Nonetheless, it’s a perfect accompaniment to this story. The actors were able to put unusual emotion into the music – acting it. Anne Hathaway’s rendition of the “I Dreamed a Dream” is a showstopper.
“It came right after I cut off my hair so it was a little bit of an intense one-two punch,” says Hathaway, nowadays looking quite fetching in her new pixie ‘do. “It wasn’t my favorite scene to shoot just because there was so much pressure of expectation.”
As she tells it, “I had gone to Tom and said I was starting to feel nervous about a week before. He said: ‘Listen. It’s not an iconic song. You mustn’t think about it like that. It’s this woman's howl. It’s her processing what’s just happened to her.’ But all of a sudden the stakes were raised because there was a camera there and it was going to be forever. I couldn’t stop thinking about how if I messed it up how exposed I would feel.
“So I did the first take and I was so angry with myself because it wasn’t good enough. I had really wanted to come out of the gate and just nail it. I dug in a little deeper and we did the second take and it wasn’t there and I just thought, ‘Oh, God.’ I started the third take and I just said, ‘No, no.

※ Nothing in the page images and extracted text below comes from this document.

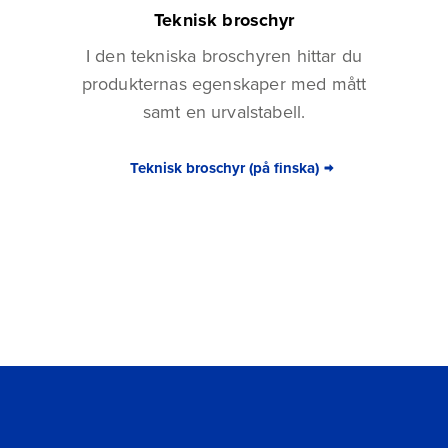
Teknisk broschyr
I den tekniska broschyren hittar du
produkternas egenskaper med mått
samt en urvalstabell.
Teknisk broschyr (på finska)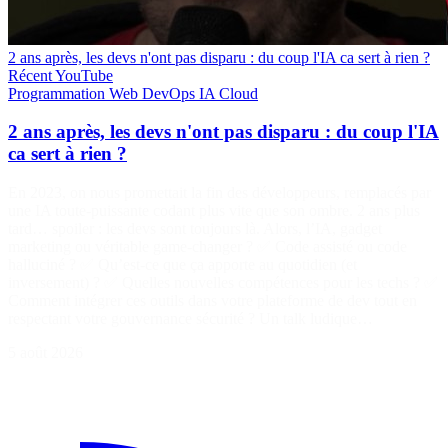
2 ans après, les devs n'ont pas disparu : du coup l'IA ca sert à rien ?
Récent
YouTube
Programmation
Web
DevOps
IA
Cloud
2 ans après, les devs n'ont pas disparu : du coup l'IA
ca sert à rien ?
En 2023, on nous promettait la fin des développeurs, remplacés par
une IA toute-puissante codant plus vite que son ombre. 2 ans plus
tard… spoiler : les devs sont toujours là. Alors, l’IA, gadget
marketing ou véritable game-changer ? ✅ Code assisté ou code
halluciné ? ✅ Qu’est-ce que ça apporte au quotidien (et
inversement) ? ✅ Quelles nouvelles compétences pour les techs ? ✅
Comment intégrer ces outils dans votre plateforme de dev tout en
respectant votre gouvernance sécurité ? Un talk ludique…
5 août 2026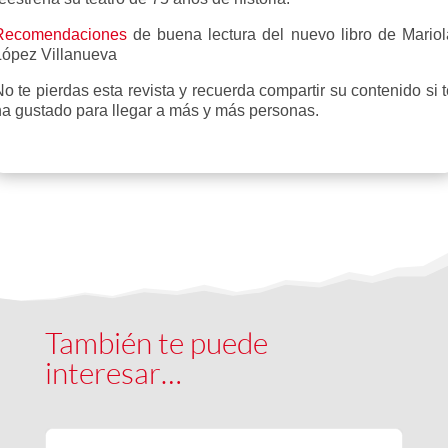
Recomendaciones
de buena lectura del nuevo libro de Mariol
López Villanueva
o te pierdas esta revista y recuerda compartir su contenido si 
ha gustado para llegar a más y más personas.
También te puede
interesar…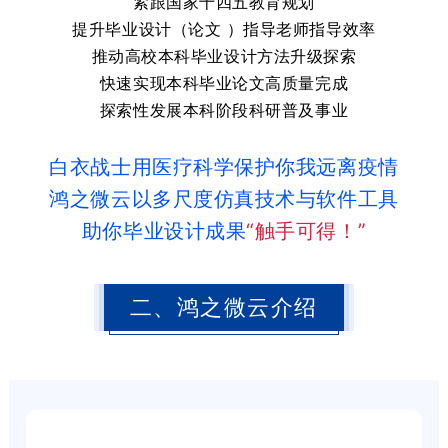
紧跟国家十四五教育规划
提升毕业设计（论文 ）指导老师指导效率
推动高校本科毕业设计方法升级探索
快速实现本科毕业论文高质量完成
探索性发展本科阶段科研普及事业
白衣战士用医疗科学保护你我远离疫情
鸿之微云以多尺度仿真技术与软件工具
助你毕业设计成果
“触手可得！”
二、鸿之微云介绍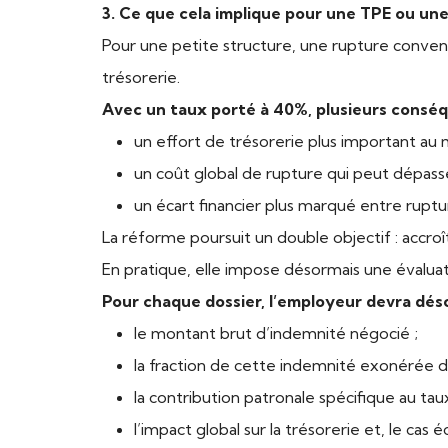
3. Ce que cela implique pour une TPE ou un
Pour une petite structure, une rupture conventi
trésorerie.
Avec un taux porté à 40%, plusieurs conséq
un effort de trésorerie plus important au
un coût global de rupture qui peut dépasser 
un écart financier plus marqué entre ruptu
La réforme poursuit un double objectif : accroî
En pratique, elle impose désormais une évaluat
Pour chaque dossier, l’employeur devra déso
le montant brut d’indemnité négocié ;
la fraction de cette indemnité exonérée de 
la contribution patronale spécifique au ta
l’impact global sur la trésorerie et, le cas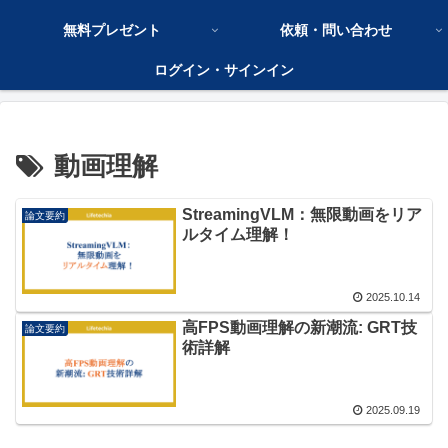
無料プレゼント
依頼・問い合わせ
ログイン・サインイン
動画理解
StreamingVLM：無限動画をリア
論文要約
ルタイム理解！
2025.10.14
高FPS動画理解の新潮流: GRT技
論文要約
術詳解
2025.09.19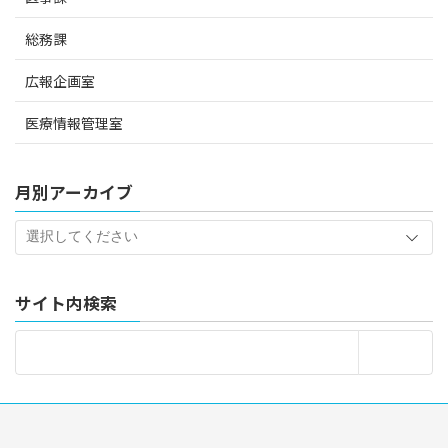
総務課
広報企画室
医療情報管理室
月別アーカイブ
サイト内検索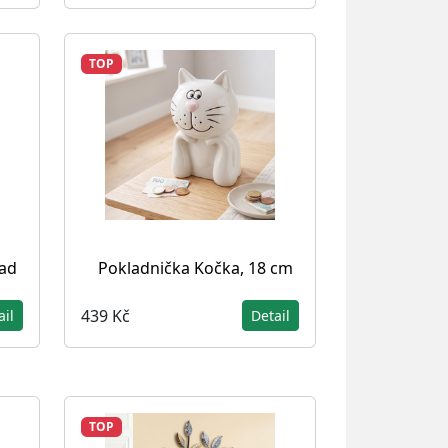
TOP
rad
Pokladnička Kočka, 18 cm
439 Kč
ail
Detail
TOP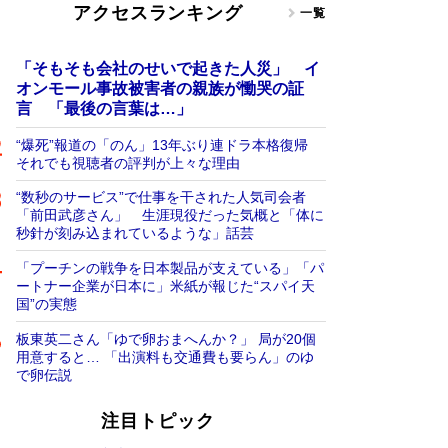
アクセスランキング
一覧
「そもそも会社のせいで起きた人災」 イ
オンモール事故被害者の親族が慟哭の証
言 「最後の言葉は…」
“爆死”報道の「のん」13年ぶり連ドラ本格復帰
それでも視聴者の評判が上々な理由
“数秒のサービス”で仕事を干された人気司会者
「前田武彦さん」 生涯現役だった気概と「体に
秒針が刻み込まれているような」話芸
「プーチンの戦争を日本製品が支えている」「パ
ートナー企業が日本に」米紙が報じた“スパイ天
国”の実態
板東英二さん「ゆで卵おまへんか？」 局が20個
用意すると… 「出演料も交通費も要らん」のゆ
で卵伝説
注目トピック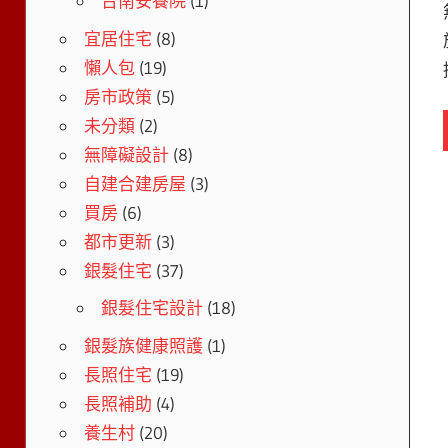
台南安養院
(1)
宜居住宅
(8)
懶人包
(19)
房市政策
(5)
未分類
(2)
無障礙設計
(8)
自建合建房屋
(3)
買房
(6)
都市更新
(3)
銀髮住宅
(37)
銀髮住宅設計
(18)
銀髮族健康照護
(1)
長照住宅
(19)
長照補助
(4)
養生村
(20)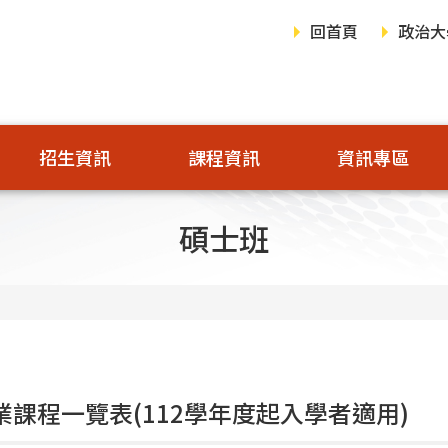
回首頁
政治大
招生資訊
課程資訊
資訊專區
碩士班
專業課程一覽表(112學年度起入學者適用)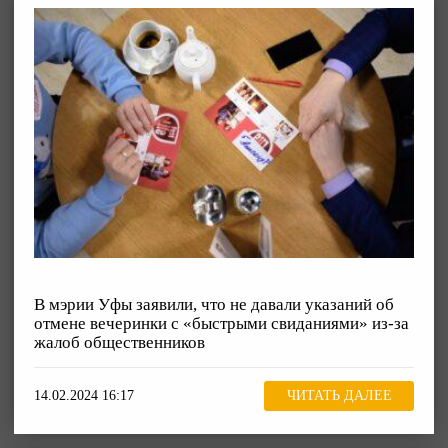
В мэрии Уфы заявили, что не давали указаний об
отмене вечеринки с «быстрыми свиданиями» из-за
жалоб общественников
14.02.2024 16:17
ЧИТАТЬ ДАЛЕЕ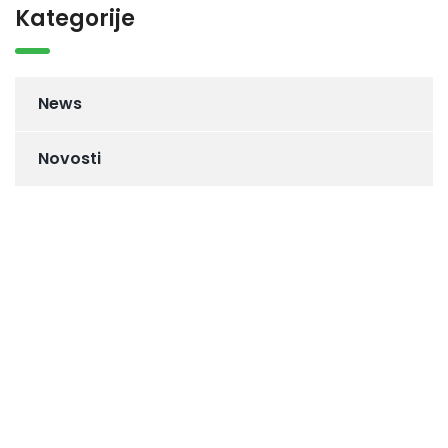
Kategorije
News
Novosti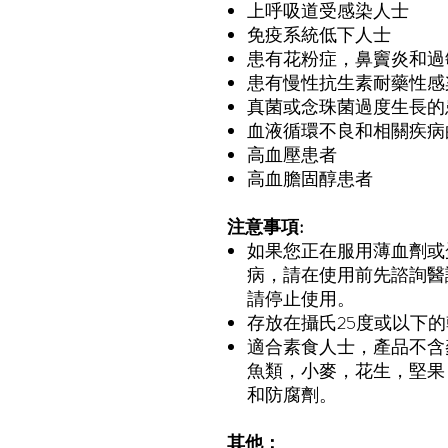
上呼吸道受感染人士
免疫系統低下人士
患有花粉症，鼻竇炎和過
患有慢性抗生素耐藥性感
真菌或念珠菌過度生長的
血液循環不良和相關疾病
高血壓患者
高血膽固醇患者
注意事項:
如果您正在服用薄血劑或
病，請在使用前先諮詢醫
請停止使用。
存放在攝氏25度或以下
適合素食人士，產品不含
魚類，小麥，花生，堅果
和防腐劑。
其他：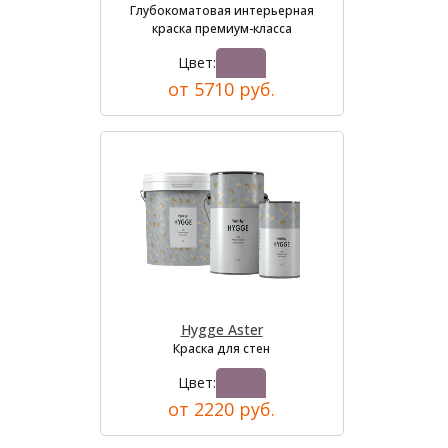
Глубокоматовая интерьерная
краска премиум-класса
Цвет:
от 5710 руб.
Hygge Aster
Краска для стен
Цвет:
от 2220 руб.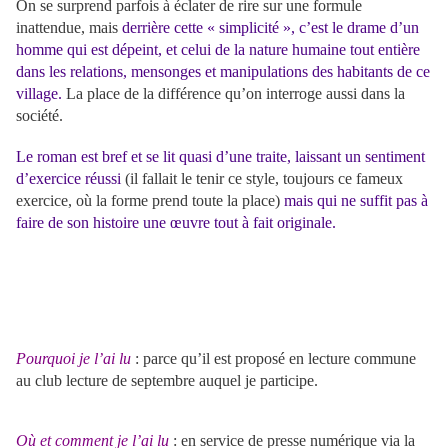
On se surprend parfois à éclater de rire sur une formule
inattendue, mais
derrière cette « simplicité », c’est le drame d’un
homme qui est dépeint, et celui de la nature humaine tout entière
dans les relations, mensonges et manipulations des habitants de ce
village.
La place de la différence qu’on interroge aussi dans la
société.
Le roman est bref et se lit quasi d’une traite, laissant un sentiment
d’exercice réussi
(il fallait le tenir ce style, toujours ce fameux
exercice, où la forme prend toute la place)
mais qui ne suffit pas à
faire de son histoire une œuvre tout à fait originale.
Pourquoi je l’ai lu
: parce qu’il est proposé en lecture commune
au club lecture de septembre auquel je participe.
Où et comment je l’ai lu
: en service de presse numérique via la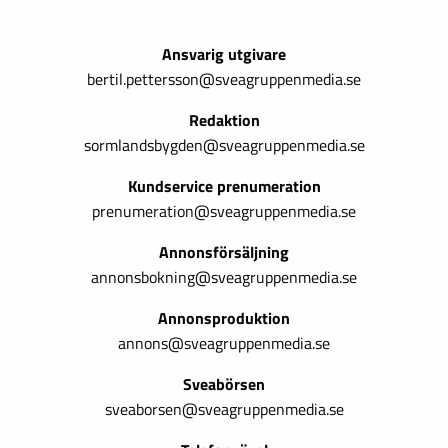
Ansvarig utgivare
bertil.pettersson@sveagruppenmedia.se
Redaktion
sormlandsbygden@sveagruppenmedia.se
Kundservice prenumeration
prenumeration@sveagruppenmedia.se
Annonsförsäljning
annonsbokning@sveagruppenmedia.se
Annonsproduktion
annons@sveagruppenmedia.se
Sveabörsen
sveaborsen@sveagruppenmedia.se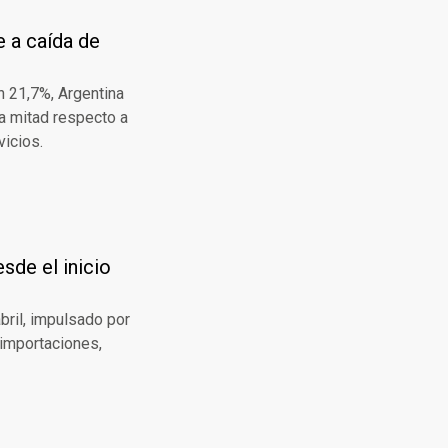
e a caída de
n 21,7%, Argentina
la mitad respecto a
vicios.
sde el inicio
bril, impulsado por
 importaciones,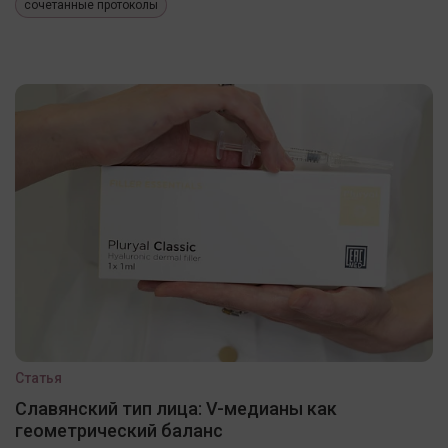
сочетанные протоколы
Статья
Славянский тип лица: V-медианы как
геометрический баланс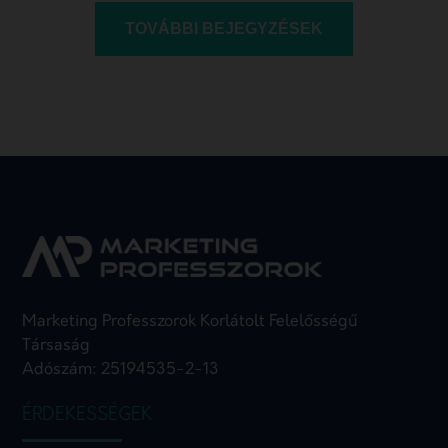
TOVÁBBI BEJEGYZÉSEK
Marketing Professzorok Korlátolt Felelősségű
Társaság
Adószám: 25194535-2-13
ÉRDEKESSÉGEK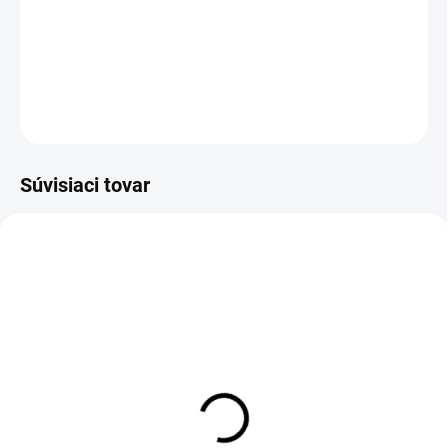
−
+
Pridať do košíka
DETAILNÉ INFORMÁCIE
OPÝTAŤ SA
Súvisiaci tovar
Legíny SPRING 001
3/4 legíny SPRING 001
€40
€29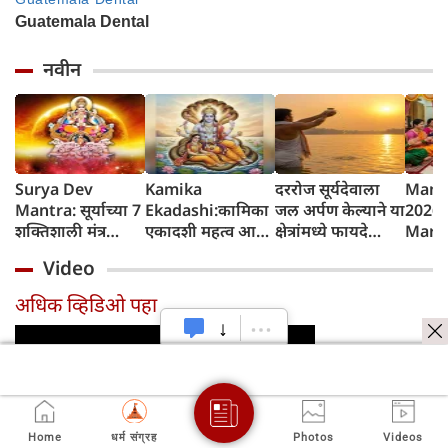
नवीन
Surya Dev
Kamika
दररोज सूर्यदेवाला
Mang
Mantra: सूर्याच्या 7
Ekadashi:कामिका
जल अर्पण केल्याने या
2026 
शक्तिशाली मंत्र
एकादशी महत्व आणि
क्षेत्रांमध्ये फायदे
Marat
जपल्याने सर्व इच्छा
व्रत कथा
होतात, रविवारला
शुभेच्छ
Video
पूर्ण होतात, रविवारी
विशेष महत्त्व
कोणत्याही एका
अधिक व्हिडिओ पहा
मंत्राचा जप करा
Home
धर्म संग्रह
Photos
Videos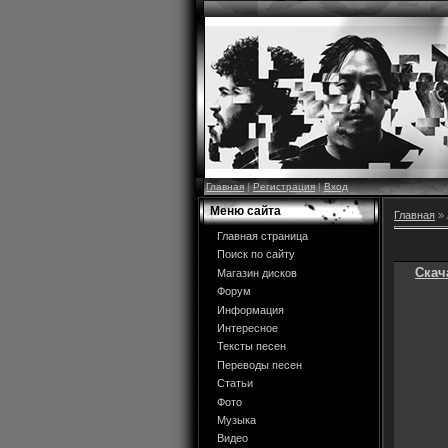
Главная
|
Регистрация
|
Вход
Меню сайта
Главная
»
Главная страница
Поиск по сайту
Скач
Магазин дисков
Форум
Информация
Интересное
Тексты песен
Переводы песен
Статьи
Фото
Музыка
Видео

Stop. I’m sorry. The balance, it’s off.’ I closed my eyes and I remember thinking, ‘Hathaway, if you do not do this in this moment, you have no right to call yourself an actor. Just do your job.’ I opened my eyes and I’m like (snaps figures): ‘Let’s go.’ And I did it. That was the one that I let rip and that was the one that was in the piece.”
The music will haunt you – and follow you home.